Action item A =>
Answer these questions from the letter regarding PBF Energy Inc.:
(i) Who is named in the salutation?
(ii) Which amendment to the Registration Statement will contain the pro forma presentation?
(iii) On what date did the discussion with the Staff take place?
Action item B =>
Rewrite the letter regarding PBF Energy Inc. from "Washington, D.C. 20549" up to and including "December 3, 2012.", replacing "Chief Accounting Officer" with "Principal Accounting Officer".

Document excerpt =>
______________________________
STROOCK
November 30, 2012
Alexandra M. Ledbetter
Timothy S. Levenberg
Division of Corporation Finance
Securities and Exchange Commission
100 F. Street, N.E.
Washington, D.C. 20549
Re: | PBF Energy Inc. |
File No. 333-177933 |
Dear Ms. Ledbetter:
On behalf of our client, PBF Energy Inc. (the “Company”), in response to the telephonic discussion between members of the Staff and Karen Davis, Chief Accounting Officer of the Company, over the past two days, the Company provides the following additional information with respect to the pro forma presentation that the Company intends to include in Amendment No. 7 to the Company’s Registration Statement on Form S-1, to be filed with the Commission on or about December 3, 2012.
In our discussion with the Staff on November 29, 2012, you requested that we consider providing supplemental pro forma financial information to demonstrate the effect on the unaudited pro forma financial statements of the exchange of all remaining PBF LLC Series A Units for shares of PBF Energy Class A common stock. We believe such information is useful to potential investors. However, such potential exchanges are not directly attributable to the offering. The SEC Division of Corporation Finance – Financial Reporting Manual Topic 3.3220.3 states, “Adjustments reflected in the pro forma adjustments column should give effect to events that are directly attributable to each specific transaction and factually supportable.” Accordingly, we propose providing supplemental information in the footnotes that explains our pro forma adjustments that discloses the further impact of the potential exchange of the remaining PBF LLC Series A Units for shares of PBF Energy Class A common stock.
______________________________
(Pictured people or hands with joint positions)
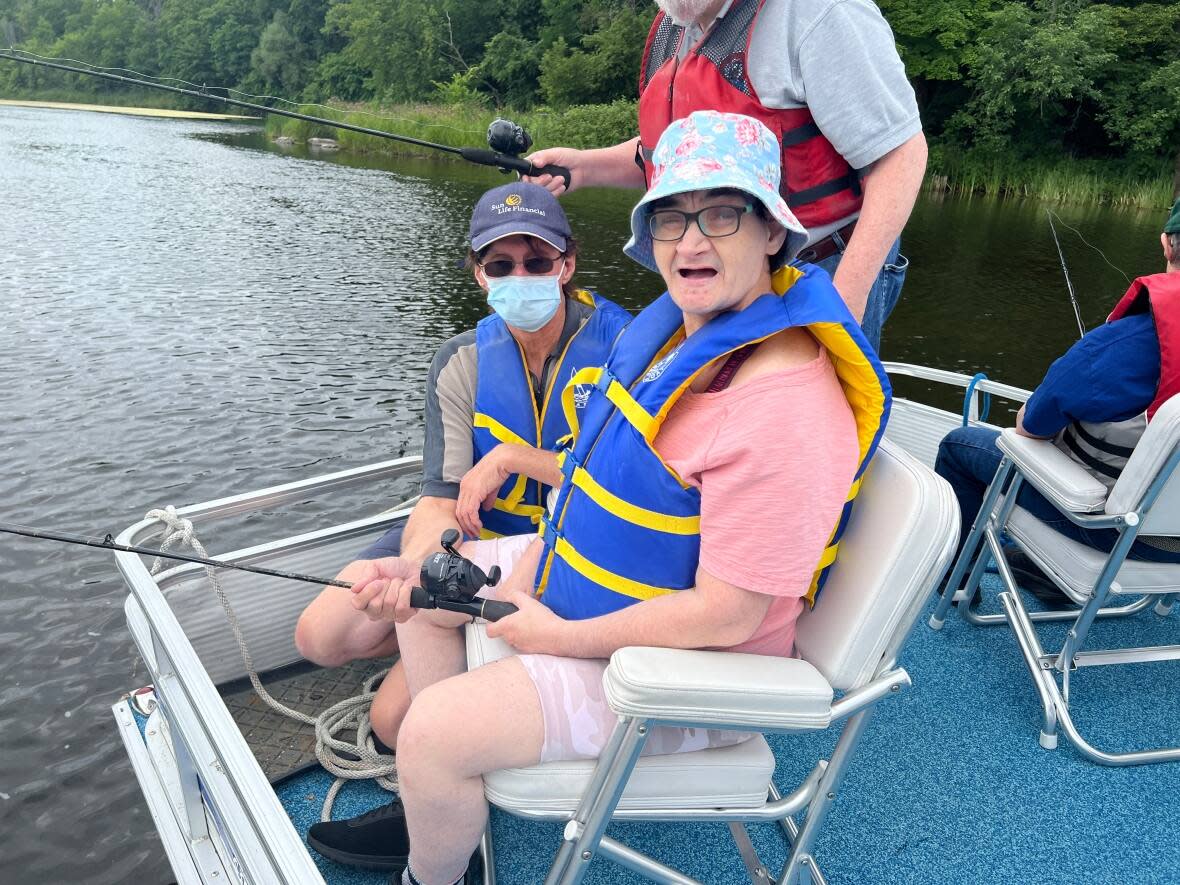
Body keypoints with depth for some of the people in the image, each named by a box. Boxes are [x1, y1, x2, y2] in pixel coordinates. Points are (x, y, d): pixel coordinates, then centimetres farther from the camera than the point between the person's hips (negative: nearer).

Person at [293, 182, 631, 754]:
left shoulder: (618, 343, -15)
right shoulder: (461, 363, -5)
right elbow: (442, 495, -14)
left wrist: (513, 457, -24)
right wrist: (413, 569, -35)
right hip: (470, 536, 5)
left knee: (396, 720, -10)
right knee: (320, 637, -5)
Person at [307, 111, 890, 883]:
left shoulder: (783, 410, -32)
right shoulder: (677, 324, -1)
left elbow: (724, 617, -29)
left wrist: (563, 639, -18)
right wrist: (529, 571, 1)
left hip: (681, 664, -9)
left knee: (432, 732, -17)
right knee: (426, 585, 16)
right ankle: (440, 803, 31)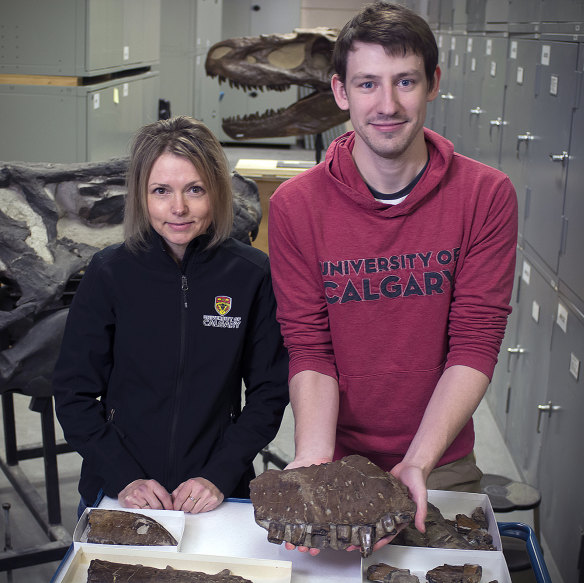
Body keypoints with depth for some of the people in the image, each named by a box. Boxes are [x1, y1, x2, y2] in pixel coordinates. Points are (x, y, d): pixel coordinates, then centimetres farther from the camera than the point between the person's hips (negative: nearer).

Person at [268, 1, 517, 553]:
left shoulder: (487, 196, -10)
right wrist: (313, 461, -26)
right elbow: (309, 348, -10)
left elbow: (475, 345, -13)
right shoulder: (295, 205, -10)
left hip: (442, 465, 1)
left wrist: (417, 462, -24)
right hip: (337, 463, 0)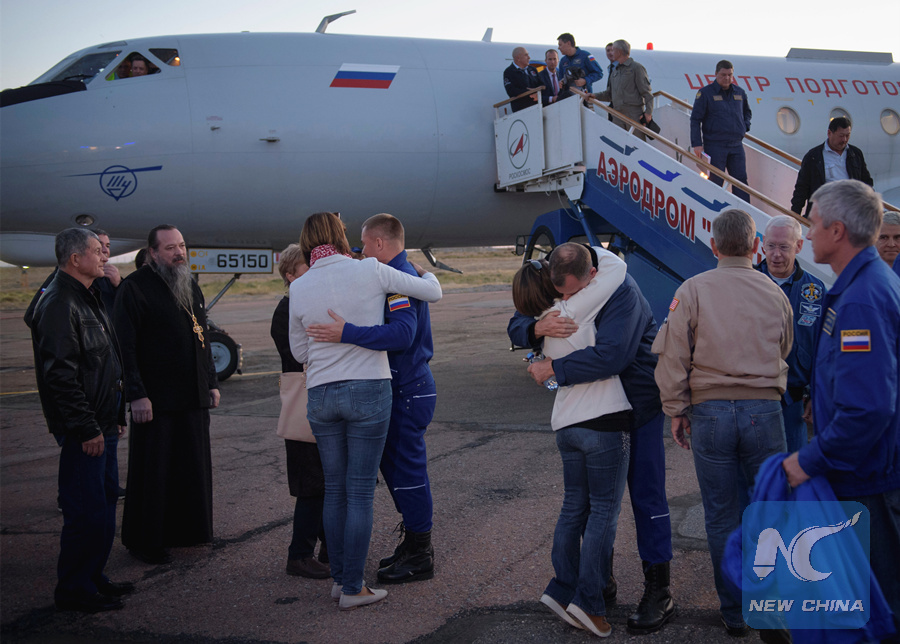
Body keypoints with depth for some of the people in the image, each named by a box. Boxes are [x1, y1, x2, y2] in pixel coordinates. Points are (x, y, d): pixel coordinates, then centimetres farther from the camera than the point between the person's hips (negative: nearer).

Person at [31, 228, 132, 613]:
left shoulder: (88, 300, 17)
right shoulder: (59, 305, -16)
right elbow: (60, 374, -22)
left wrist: (115, 417, 20)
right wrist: (86, 428, -21)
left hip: (102, 426, 10)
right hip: (84, 432, -10)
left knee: (105, 501, 16)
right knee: (86, 509, -4)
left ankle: (93, 577, 27)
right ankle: (73, 590, 8)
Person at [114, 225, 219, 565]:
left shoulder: (190, 286, 15)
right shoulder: (136, 287, -9)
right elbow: (126, 345, -13)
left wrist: (212, 382, 17)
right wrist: (136, 394, -18)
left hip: (193, 397, 7)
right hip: (155, 398, -7)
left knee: (193, 466, 12)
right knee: (152, 470, 0)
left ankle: (185, 530, 26)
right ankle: (144, 541, 11)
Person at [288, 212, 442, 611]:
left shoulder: (299, 288, 2)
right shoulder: (369, 271, -6)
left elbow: (299, 352, 11)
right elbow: (433, 293, 2)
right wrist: (426, 273, 23)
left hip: (320, 395, 3)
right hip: (368, 391, -3)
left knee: (334, 489, 14)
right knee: (360, 491, 1)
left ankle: (339, 578, 21)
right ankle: (352, 588, 5)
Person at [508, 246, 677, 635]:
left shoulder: (623, 293, -26)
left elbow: (611, 355, -37)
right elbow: (516, 328, -4)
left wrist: (553, 369, -28)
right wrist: (538, 328, -29)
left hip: (638, 403, -7)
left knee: (646, 495, -4)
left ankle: (658, 593, 5)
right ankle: (601, 582, 26)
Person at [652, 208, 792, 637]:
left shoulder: (693, 290, -3)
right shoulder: (775, 294, 5)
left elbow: (672, 356, -6)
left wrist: (676, 410, 4)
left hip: (709, 410, -1)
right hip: (765, 409, 1)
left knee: (721, 517, 8)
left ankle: (735, 612, 17)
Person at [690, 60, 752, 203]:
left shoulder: (740, 93, 12)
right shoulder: (706, 93, -3)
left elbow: (747, 112, 31)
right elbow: (695, 119, -4)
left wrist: (745, 126, 11)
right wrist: (697, 144, -12)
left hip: (736, 145, 4)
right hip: (714, 146, -4)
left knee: (741, 180, 1)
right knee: (715, 182, -1)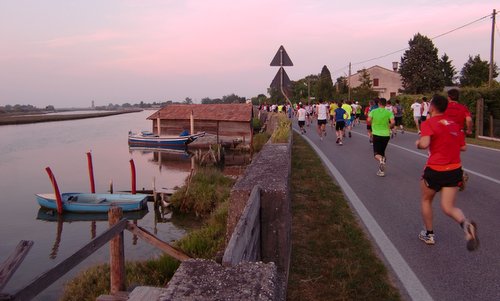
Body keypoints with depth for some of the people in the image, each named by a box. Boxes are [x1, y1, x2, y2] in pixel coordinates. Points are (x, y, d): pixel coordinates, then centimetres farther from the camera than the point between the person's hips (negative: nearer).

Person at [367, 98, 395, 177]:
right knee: (382, 152, 17)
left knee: (376, 153, 4)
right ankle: (381, 170, 16)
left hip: (376, 134, -1)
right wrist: (389, 127, 8)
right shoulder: (389, 112, -1)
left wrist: (373, 124, 7)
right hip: (386, 134, 2)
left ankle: (381, 160, -31)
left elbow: (368, 120, -14)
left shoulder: (373, 111, 0)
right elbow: (392, 122, -14)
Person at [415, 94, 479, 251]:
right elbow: (463, 147, 15)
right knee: (448, 207, 7)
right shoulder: (454, 124, 11)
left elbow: (424, 144, -23)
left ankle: (429, 235, 30)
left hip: (435, 170, -5)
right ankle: (466, 223, -26)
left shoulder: (429, 123, -8)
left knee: (426, 200, 20)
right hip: (455, 170, 5)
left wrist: (417, 144, -2)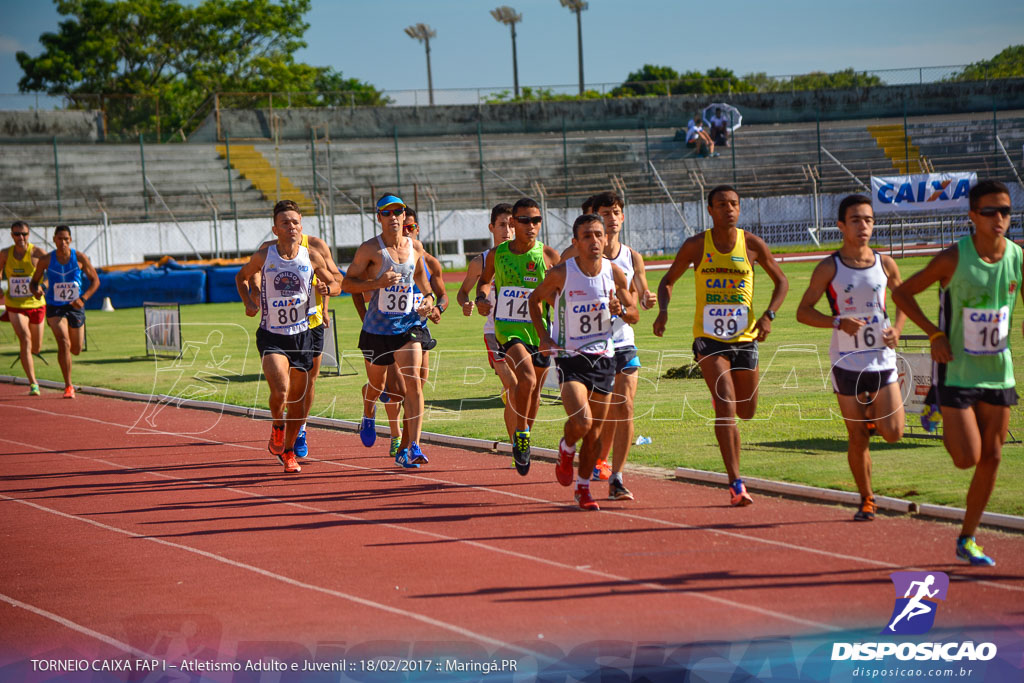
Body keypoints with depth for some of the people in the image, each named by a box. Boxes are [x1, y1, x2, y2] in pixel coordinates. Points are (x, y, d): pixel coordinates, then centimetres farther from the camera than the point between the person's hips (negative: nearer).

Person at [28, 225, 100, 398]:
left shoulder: (80, 258, -7)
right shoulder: (46, 260, -8)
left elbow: (95, 281, 1)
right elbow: (34, 282, 2)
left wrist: (83, 298, -14)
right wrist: (35, 290, -23)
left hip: (75, 307, 2)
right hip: (55, 308, -2)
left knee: (76, 350, 10)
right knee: (63, 344, -21)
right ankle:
______________________________
Reply A =>
(i) Ms. Ledbetter
(ii) Amendment No. 7
(iii) November 29, 2012

Reply B =>
Washington, D.C. 20549
Re: | PBF Energy Inc. |
File No. 333-177933 |
Dear Ms. Ledbetter:
On behalf of our client, PBF Energy Inc. (the “Company”), in response to the telephonic discussion between members of the Staff and Karen Davis, Principal Accounting Officer of the Company, over the past two days, the Company provides the following additional information with respect to the pro forma presentation that the Company intends to include in Amendment No. 7 to the Company’s Registration Statement on Form S-1, to be filed with the Commission on or about December 3, 2012.